- [PAGE TEXT]:
◇ ◇ ◇

Friday, May 8, 2009

Day 6: Fortune rota volvitur

The phrase, 'Fortune rota volvitur,' which occurs in today's interation of the infamous Pushkin poem, is imported from the famous Carmina Burana, a series of Medieval drinking songs set to music by the composer Carl Orff in 1936. As I have been working on my marathon training, I have been listening to Carmina Burana every few days at the gym. For those of you who keep track of these things, it is ordinarily good for about six miles on the treadmill, five miles on the road, depending on the weather. So, prepare your iPods accordingly.

The entire stanza unto which 'Fortune rota volvitur' belongs is:

Fortune rota volvitur;
descendo minoratus;
alter in altum tollitur;
nimis exaltatus
rex sedet in vertice
caveat ruinam!
nam sub axe legimus
Hecubam reginam.

◇ ◇ ◇

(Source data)
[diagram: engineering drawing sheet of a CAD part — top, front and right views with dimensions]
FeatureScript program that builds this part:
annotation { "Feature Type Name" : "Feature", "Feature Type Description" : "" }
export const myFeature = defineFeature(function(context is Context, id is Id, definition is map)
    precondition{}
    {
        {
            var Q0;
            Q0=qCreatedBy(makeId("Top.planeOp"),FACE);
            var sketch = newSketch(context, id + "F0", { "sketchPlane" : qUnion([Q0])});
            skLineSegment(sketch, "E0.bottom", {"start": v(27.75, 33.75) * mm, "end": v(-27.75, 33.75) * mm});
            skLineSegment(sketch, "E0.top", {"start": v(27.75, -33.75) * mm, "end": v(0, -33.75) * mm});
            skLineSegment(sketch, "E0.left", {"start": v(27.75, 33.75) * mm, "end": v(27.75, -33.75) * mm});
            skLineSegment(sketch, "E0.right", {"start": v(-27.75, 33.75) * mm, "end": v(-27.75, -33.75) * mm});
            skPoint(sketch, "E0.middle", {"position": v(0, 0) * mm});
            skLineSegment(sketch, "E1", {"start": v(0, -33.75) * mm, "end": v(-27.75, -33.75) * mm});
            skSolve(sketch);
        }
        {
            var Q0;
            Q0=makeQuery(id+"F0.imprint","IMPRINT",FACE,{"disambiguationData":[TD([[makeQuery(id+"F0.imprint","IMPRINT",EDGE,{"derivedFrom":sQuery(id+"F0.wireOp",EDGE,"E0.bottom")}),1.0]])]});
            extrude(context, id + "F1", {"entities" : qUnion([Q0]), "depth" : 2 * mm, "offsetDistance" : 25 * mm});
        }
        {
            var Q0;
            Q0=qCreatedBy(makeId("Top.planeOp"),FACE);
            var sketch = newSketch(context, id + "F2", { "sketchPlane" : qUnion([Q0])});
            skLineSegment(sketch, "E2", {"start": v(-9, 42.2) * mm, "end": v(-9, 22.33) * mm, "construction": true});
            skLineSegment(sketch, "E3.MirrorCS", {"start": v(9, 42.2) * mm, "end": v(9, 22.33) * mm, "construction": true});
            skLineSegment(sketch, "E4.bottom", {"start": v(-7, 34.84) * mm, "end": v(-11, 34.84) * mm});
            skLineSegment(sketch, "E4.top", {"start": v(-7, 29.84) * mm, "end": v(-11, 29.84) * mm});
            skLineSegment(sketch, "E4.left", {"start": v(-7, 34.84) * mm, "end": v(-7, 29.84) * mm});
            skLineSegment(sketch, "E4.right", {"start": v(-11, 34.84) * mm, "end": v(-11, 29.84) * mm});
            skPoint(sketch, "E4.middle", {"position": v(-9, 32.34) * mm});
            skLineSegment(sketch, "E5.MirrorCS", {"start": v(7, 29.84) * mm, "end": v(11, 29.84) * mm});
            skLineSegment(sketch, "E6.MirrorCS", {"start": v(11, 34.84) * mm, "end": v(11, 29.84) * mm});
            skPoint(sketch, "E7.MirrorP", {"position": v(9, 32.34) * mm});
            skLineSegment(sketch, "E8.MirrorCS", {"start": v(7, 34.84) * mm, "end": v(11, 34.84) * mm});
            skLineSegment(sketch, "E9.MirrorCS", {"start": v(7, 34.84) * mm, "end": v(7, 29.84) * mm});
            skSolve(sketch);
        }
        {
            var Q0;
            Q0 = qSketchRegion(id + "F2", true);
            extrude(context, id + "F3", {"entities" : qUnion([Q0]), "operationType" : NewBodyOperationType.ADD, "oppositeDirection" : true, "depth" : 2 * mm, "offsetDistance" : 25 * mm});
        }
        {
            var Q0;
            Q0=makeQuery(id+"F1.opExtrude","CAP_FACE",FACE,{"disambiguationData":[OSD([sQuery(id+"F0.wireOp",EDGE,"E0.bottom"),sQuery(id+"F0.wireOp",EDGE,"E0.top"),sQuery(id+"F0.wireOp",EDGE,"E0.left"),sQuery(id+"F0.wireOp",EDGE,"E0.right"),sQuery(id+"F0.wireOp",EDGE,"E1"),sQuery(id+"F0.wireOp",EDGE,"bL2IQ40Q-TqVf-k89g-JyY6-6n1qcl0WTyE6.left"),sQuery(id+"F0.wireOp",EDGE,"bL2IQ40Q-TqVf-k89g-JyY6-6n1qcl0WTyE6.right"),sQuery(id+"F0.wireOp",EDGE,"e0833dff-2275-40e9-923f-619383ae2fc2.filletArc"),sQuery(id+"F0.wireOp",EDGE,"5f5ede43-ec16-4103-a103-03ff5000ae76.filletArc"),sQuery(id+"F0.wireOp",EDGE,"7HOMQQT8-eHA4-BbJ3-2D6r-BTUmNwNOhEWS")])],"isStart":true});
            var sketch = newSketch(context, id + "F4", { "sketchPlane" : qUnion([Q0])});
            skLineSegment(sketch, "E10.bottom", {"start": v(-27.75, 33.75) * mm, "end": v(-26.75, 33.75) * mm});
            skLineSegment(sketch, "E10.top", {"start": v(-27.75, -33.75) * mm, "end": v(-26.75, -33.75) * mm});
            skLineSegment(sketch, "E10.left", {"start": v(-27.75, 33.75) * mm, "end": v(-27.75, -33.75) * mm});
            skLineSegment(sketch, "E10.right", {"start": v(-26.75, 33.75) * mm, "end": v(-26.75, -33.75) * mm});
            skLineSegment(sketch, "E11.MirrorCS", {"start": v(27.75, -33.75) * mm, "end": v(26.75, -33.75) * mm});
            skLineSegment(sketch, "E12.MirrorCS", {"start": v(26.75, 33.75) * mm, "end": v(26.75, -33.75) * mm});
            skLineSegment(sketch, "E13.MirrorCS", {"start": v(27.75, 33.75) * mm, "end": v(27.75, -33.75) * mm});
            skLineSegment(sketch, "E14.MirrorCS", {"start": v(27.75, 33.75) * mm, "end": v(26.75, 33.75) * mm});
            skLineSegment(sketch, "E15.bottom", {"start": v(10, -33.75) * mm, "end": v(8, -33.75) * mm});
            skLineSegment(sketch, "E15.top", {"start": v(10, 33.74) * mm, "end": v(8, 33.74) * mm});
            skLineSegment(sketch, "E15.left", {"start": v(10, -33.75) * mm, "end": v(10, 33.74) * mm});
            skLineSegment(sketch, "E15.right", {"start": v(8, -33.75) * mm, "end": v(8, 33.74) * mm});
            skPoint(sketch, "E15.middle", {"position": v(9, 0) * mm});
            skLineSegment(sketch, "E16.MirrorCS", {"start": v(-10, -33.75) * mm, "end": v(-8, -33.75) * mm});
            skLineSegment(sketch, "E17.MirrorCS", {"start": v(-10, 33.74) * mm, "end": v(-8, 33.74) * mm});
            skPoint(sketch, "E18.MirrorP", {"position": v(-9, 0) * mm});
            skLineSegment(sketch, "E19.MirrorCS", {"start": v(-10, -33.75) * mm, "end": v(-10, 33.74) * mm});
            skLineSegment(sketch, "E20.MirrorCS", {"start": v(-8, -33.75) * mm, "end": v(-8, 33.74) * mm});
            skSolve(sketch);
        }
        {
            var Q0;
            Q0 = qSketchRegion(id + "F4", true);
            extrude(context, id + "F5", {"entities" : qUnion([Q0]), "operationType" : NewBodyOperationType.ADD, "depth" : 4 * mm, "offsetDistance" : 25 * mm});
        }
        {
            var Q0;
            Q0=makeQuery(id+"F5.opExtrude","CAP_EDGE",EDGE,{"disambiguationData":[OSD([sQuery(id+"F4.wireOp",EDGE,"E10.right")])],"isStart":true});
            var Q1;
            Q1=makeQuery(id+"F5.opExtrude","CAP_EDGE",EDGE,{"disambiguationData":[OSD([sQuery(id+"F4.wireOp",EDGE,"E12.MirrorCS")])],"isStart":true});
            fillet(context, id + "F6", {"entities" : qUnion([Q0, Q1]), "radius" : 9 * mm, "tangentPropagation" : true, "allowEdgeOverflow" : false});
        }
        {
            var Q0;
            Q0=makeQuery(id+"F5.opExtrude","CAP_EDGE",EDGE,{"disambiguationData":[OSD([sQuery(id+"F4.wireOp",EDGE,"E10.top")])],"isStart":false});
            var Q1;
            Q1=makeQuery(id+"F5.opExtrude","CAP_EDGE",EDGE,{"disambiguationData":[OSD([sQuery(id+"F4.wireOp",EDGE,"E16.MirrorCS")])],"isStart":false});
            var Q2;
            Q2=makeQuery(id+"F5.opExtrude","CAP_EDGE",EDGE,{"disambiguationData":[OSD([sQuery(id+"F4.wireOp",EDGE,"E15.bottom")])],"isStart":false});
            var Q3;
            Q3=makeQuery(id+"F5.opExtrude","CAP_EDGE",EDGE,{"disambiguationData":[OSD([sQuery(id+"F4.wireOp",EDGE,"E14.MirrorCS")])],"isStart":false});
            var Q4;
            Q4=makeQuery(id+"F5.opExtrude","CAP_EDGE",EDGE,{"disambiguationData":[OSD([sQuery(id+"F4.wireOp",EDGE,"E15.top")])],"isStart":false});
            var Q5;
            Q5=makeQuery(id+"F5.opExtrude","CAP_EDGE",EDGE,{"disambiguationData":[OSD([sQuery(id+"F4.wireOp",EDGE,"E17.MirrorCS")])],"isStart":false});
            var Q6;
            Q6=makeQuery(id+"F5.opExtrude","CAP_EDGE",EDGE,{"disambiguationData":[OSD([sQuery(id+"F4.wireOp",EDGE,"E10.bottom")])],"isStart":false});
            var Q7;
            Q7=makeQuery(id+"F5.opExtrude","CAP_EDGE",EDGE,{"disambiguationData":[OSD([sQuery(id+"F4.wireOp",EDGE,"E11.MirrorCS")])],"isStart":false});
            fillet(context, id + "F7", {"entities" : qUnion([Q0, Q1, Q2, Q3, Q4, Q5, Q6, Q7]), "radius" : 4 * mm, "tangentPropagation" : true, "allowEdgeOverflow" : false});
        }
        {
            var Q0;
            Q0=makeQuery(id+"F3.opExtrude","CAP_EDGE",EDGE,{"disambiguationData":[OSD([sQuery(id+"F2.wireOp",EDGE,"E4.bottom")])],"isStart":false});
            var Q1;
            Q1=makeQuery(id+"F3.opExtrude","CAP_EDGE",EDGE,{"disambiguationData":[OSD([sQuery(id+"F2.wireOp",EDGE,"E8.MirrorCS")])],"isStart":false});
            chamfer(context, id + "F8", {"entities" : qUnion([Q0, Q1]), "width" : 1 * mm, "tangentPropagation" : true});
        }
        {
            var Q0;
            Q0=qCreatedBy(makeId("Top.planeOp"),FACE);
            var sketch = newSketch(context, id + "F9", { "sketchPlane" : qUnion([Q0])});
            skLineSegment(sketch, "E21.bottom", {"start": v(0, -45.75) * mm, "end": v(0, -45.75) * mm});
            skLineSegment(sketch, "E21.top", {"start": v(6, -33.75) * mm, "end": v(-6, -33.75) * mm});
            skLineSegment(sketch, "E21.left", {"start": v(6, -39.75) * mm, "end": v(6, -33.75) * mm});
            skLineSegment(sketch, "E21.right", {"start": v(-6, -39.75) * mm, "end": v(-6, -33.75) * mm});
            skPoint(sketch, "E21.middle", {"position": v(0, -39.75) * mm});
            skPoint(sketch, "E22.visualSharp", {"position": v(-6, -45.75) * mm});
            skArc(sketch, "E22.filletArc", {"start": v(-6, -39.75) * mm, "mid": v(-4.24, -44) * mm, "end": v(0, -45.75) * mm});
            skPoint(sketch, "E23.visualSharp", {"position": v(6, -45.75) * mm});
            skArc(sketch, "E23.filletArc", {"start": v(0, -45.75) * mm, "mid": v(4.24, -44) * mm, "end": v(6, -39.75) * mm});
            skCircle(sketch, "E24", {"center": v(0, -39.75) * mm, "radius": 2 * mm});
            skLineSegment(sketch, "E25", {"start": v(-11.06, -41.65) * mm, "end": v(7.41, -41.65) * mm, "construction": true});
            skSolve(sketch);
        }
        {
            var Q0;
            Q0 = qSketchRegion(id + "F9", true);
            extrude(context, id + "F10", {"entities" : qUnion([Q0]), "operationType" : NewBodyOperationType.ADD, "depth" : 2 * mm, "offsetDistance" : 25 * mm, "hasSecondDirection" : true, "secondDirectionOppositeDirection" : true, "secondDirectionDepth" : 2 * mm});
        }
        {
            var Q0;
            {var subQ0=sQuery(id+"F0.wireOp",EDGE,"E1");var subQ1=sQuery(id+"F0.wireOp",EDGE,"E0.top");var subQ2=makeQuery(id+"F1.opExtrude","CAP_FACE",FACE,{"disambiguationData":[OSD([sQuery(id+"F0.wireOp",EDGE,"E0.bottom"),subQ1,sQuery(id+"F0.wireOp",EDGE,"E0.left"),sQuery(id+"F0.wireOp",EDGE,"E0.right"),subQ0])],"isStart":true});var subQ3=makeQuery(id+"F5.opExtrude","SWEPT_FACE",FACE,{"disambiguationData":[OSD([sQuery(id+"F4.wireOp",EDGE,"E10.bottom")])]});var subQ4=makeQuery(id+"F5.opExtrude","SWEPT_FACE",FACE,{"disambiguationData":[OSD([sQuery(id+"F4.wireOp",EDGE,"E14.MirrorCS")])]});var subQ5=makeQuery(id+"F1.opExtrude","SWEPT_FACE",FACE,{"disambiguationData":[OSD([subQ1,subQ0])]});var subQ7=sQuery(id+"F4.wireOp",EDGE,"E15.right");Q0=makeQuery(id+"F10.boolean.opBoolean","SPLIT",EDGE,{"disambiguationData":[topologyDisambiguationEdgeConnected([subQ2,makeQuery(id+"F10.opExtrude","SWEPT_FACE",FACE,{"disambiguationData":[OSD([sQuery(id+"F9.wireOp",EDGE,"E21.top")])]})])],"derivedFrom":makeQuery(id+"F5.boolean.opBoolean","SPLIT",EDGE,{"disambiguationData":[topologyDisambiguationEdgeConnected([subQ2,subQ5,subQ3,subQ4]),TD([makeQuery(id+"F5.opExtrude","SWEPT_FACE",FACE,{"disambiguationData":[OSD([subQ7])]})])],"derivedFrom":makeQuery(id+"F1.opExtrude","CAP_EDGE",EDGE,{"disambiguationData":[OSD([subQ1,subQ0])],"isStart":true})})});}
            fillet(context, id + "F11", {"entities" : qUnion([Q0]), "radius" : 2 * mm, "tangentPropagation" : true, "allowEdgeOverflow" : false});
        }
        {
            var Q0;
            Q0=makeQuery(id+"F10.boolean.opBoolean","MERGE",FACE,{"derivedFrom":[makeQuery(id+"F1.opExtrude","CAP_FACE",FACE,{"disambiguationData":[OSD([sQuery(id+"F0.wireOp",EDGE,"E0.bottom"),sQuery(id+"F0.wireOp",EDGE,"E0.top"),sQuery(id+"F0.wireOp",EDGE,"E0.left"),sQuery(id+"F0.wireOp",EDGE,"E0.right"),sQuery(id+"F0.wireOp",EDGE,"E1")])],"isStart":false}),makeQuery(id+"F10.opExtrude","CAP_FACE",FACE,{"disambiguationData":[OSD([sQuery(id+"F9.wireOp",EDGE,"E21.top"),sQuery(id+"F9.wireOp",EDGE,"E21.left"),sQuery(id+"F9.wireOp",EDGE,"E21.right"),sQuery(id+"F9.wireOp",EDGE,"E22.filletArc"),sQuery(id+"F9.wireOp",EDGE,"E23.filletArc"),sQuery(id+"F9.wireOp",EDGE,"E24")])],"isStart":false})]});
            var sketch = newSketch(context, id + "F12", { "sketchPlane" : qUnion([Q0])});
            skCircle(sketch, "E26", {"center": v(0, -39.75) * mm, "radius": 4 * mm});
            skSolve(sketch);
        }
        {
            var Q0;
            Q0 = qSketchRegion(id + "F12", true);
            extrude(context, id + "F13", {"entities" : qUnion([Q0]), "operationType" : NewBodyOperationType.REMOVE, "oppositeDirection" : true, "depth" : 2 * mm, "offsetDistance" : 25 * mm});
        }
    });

◇ ◇ ◇

- [WORK INSTRUCTIONS]:
[a] In the Carmina Burana post above:
(i) Who set Carmina Burana to music, and in what year?
(ii) About how many miles on the treadmill does listening to it usually last?
(iii) What are the last two words of the quoted stanza?
[b] Could you resume the Carmina Burana post, picking up right after the stanza's final line?

- [FINAL RESULTS]:
[a]
(i) Carl Orff, in 1936.
(ii) About six miles.
(iii) "Hecubam reginam."

[b]
Which translates as:

The wheel of Fortune turns;
I go down, demeaned;
another is raised up;
far too high up
sits the king at the summit -
let him fear ruin!
for under the axis is written
Queen Hecuba.

Lord only know where Hecuba, the former Queen of Troy, fits into the Fate of New York or this poem. I just like the image of the Wheel of Fortune and the Wheel of Fate being transformed into a salsa band.

Part I

I'd love a pair of bold anfractous rocks
Set somewhere in Cyclades—a spot
Totally removed from Time. No clocks.
I’ll take an afternoon in August, hot
Enough to melt an erlenmeyer flask;
We could emerge from a cool underpass
And catch a guitar weeping, an old song,
A crowd of children shrieking, a Great Lawn,
Surrounded by suits with someplace to be
Hurrying to different destinations.
“Who comes to Central Park on their vacations?”
I would implore, a poor demented bee
Circling a can of garbage going sour.
Surely, God would not begrudge an hour

Of timelessness unto Humanity—
His representatives on Earth. He must
Have made us and forgotten us. Maybe.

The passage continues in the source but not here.